About Archive Tags RSS Feed

 

A brief twitter experiment

13 July 2014 21:50

So I've recently posted a few links on Twitter, and I see followers clicking them. But also I see random hits.

Tonight I posted a link to http://transient.email/, a domain I use for "anonymous" emailing, specifically to see which bots hit the URL.

Within two minutes I had 15 visitors the first few of which were:

IP User-Agent Request
199.16.156.124Twitterbot/1.0;GET /robots.txt
199.16.156.126Twitterbot/1.0;GET /robots.txt
54.246.137.243python-requests/1.2.3 CPython/2.7.2+ Linux/3.0.0-16-virtualHEAD /
74.112.131.243Mozilla/5.0 ();GET /
50.18.102.132Google-HTTP-Java-Client/1.17.0-rc (gzip)HEAD /
50.18.102.132Google-HTTP-Java-Client/1.17.0-rc (gzip)HEAD /
199.16.156.125Twitterbot/1.0;GET /robots.txt
185.20.4.143Mozilla/5.0 (compatible; TweetmemeBot/3.0; +http://tweetmeme.com/)GET /
23.227.176.34MetaURI API/2.0 +metauri.comGET /
74.6.254.127Mozilla/5.0 (compatible; Yahoo!

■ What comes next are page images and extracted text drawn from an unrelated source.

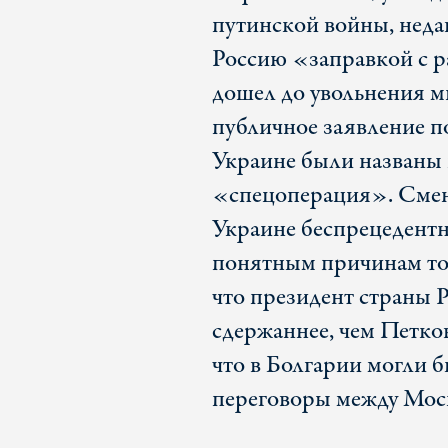
путинской войны, неда
Россию «заправкой с р
дошел до увольнения м
публичное заявление п
Украине были названы
«спецоперация». Смен
Украине беспрецедентн
понятным причинам тол
что президент страны Р
сдержаннее, чем Петко
что в Болгарии могли 
переговоры между Мос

Slurp; http://help.yahoo.com/help/us/ysearch/slurp);GET /robots.txt

So what jumps out? The twitterbot makes several requests for /robots.txt, but never actually fetches the page itself which is interesting because there is indeed a prohibition in the supplied /robots.txt file.

A surprise was that both Google and Yahoo seem to follow Twitter links in almost real-time. Though the Yahoo site parsed and honoured /robots.txt the Google spider seemed to only make HEAD requests - and never actually look for the content or the robots file.

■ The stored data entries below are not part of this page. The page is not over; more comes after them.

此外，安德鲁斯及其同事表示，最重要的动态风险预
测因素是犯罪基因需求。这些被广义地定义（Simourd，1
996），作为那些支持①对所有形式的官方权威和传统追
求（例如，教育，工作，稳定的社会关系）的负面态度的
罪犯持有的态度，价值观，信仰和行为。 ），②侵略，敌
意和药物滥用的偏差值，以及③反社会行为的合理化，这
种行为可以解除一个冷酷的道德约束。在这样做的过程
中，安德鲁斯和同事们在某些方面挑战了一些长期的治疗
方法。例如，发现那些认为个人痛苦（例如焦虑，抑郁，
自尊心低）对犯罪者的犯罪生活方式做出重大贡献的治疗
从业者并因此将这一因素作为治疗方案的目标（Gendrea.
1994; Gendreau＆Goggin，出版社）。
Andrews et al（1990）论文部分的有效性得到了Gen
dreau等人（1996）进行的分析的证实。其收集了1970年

In addition to this a bunch of hosts from the Amazon EC2 space made requests, which was perhaps not a surprise. Some automated processing, and classification, no doubt.

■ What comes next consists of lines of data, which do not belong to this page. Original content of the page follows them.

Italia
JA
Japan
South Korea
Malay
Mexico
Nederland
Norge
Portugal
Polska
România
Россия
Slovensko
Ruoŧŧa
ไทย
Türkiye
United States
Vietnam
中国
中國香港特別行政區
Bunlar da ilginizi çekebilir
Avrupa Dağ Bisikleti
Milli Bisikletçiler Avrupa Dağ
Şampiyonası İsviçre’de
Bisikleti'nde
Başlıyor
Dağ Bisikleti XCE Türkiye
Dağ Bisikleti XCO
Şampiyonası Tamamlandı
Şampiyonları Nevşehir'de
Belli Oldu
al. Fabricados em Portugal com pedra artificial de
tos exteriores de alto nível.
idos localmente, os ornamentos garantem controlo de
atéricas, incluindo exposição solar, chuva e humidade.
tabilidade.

Anyway beer. It's been a rough weekend.

| 2 comments

 

Comments on this entry

icon Wichert Akkerman at 20:48 on 13 July 2014
http://www.wiggy.net

The HEAD requests are not from Google, but something running on AWS using a Google Java library.

icon Steve Kemp at 20:58 on 13 July 2014
http://steve.org.uk/.

I should know better than to trust User-Agent strings!